- [PASSAGE FOR REVIEW]
*-*-*

Bangladesh: Violently political
And in Bangladesh, if it is an election year, can bloodshed be far behind? Other countries have violent insurgencies and movements, but Bangladesh’s mainstream politics are without doubt the most violent in our region. With elections scheduled for 1 October, the two main parties, the Bangladesh Nationalist Party and the Awami League, have stepped up their attacks on each other. The most perturbing news of the last year has been the murky agenda of whoever has been organising the massive blasts that have resulted in many deaths in Ramna Maidan, Kotalipara and other venues. The hope is that these are extremist and fanatical elements (religious or political) rather than groups linked to the main parties, which would truly spell disaster. The two prima donnas, Sheikh Hasina and Khaleda Zia are contesting in four and five seats respectively, displaying an abject lack of confidence in themselves and their party institutions. The future, however, if it is to be discovered can be located in Bangladesh’s succesful experiment with neutral caretaker governments. This time, too, it is likely that the caretaker government of Justice Latifur Rehman will be able to deliver a credibly elected government. While election observer teams sometimes have questionable value, it is a fact that Begum Zia restrained from rejecting the results of the last election in 1996 because of the presence of South Asian (led by Neelan Tiruchelvam) and Western election observers.
This time, Jimmy Carter will be there together with others to ensure that this election too will deliver a credible government which can serve a full term. May the best woman win!
Pakistan: General elections?

*-*-*

- [DATA]
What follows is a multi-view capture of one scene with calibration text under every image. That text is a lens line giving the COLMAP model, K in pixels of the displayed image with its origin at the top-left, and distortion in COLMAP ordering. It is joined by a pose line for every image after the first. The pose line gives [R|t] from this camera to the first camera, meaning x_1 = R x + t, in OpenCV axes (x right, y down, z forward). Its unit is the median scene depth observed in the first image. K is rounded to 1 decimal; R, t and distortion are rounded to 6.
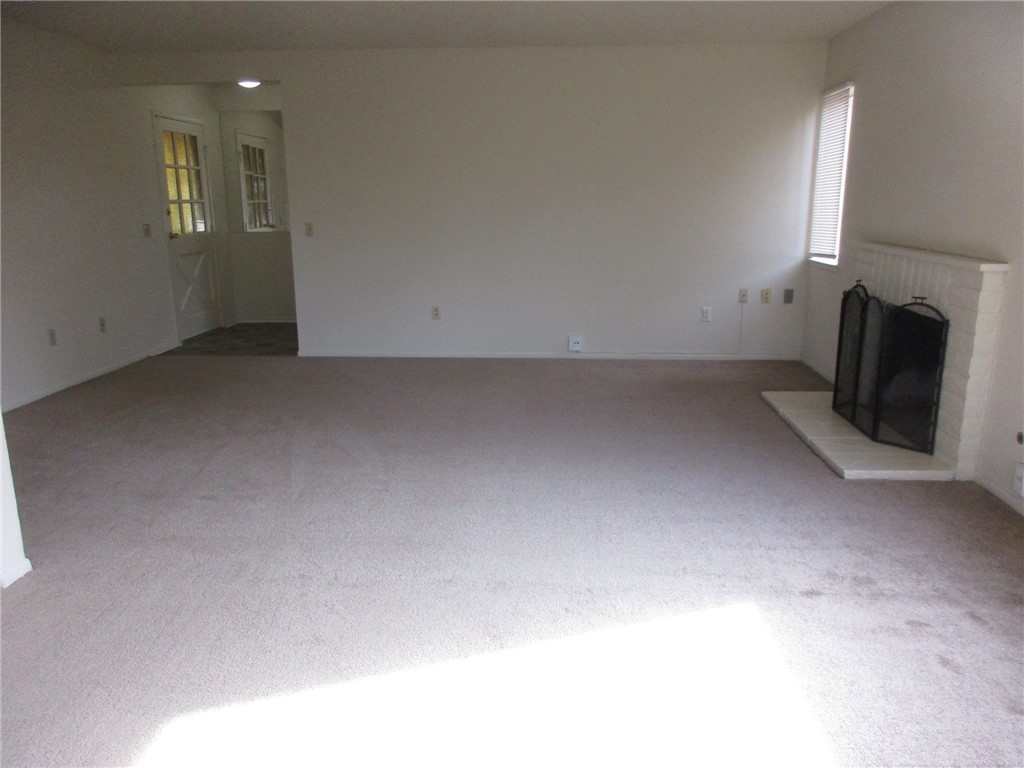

*-*-*

- [STUDY QUESTIONS]
A: In the editorial on election politics, how many seats is Khaleda Zia contesting?
B: Quote the part of the editorial on election politics that begins with the words containing "This time, Jimmy" and ends with "best woman win!".
C: Write what comes next in the editorial on election politics, picking up after its last line.
The listing has nothing to do with the editorial.

- [EXERCISE ANSWERS]
A: Five seats.

B:
This time, Jimmy Carter will be there together with others to ensure that this election too will deliver a credible government which can serve a full term. May the best woman win!

C:
For all the long-term ramifications of military rule, Pakistan presents a more optimistic picture, strictly relative to what is happening in the neighbourhood countries. Perhaps because the country is run by a general, it does seem to have more ‘direction’ compared to the freewheeling anarchy elsewhere, though Pervez Musharraf’s critics are vehement (see Mushahid Hussain Syed’s “General Musharraf’s Roadmap: A khaki constitution?”, p. 26). With the legitimacy and national credibility gained at the Agra summit, the general returned to Islamabad having gained in stature—not a little because of the smart talking he did before India’s seniormost editors, aired inadvertently by an Indian satellite channel. Musharraf has shown an ability not to get hogged down in rhetoric, except in the case of Kashmir. In his Independence Day address on 14 August, he etched a “roadmap” for his country where he pledged general elections in October next year. While the nature of these elections are as yet unclear, at least the general is locked now to the date. Meanwhile he has deftly begun to take on the radical mullahs, cracking down on sonic religious outfits that espouse violent action. if there is a secret channel between New Delhi and Islamabad right now, and we are sure there is, Vajpayee is sure to have indicated satisfaction on this score.
Alternative power centres are being created by the military regime with the nonparty local bodies now in place. On the face of it, Musharraf’s appears to be the most polished form of politics that Pakistan has seen in a long while and one can do without doubting his sincerity. But since the combination of politician-general rarely works, it is clear that he will have to set an agenda when he releases the polity once again to the parties, come October next. The question then will be whether he will trade in his epaulets for the poltician’s kurta, and start a party of his own?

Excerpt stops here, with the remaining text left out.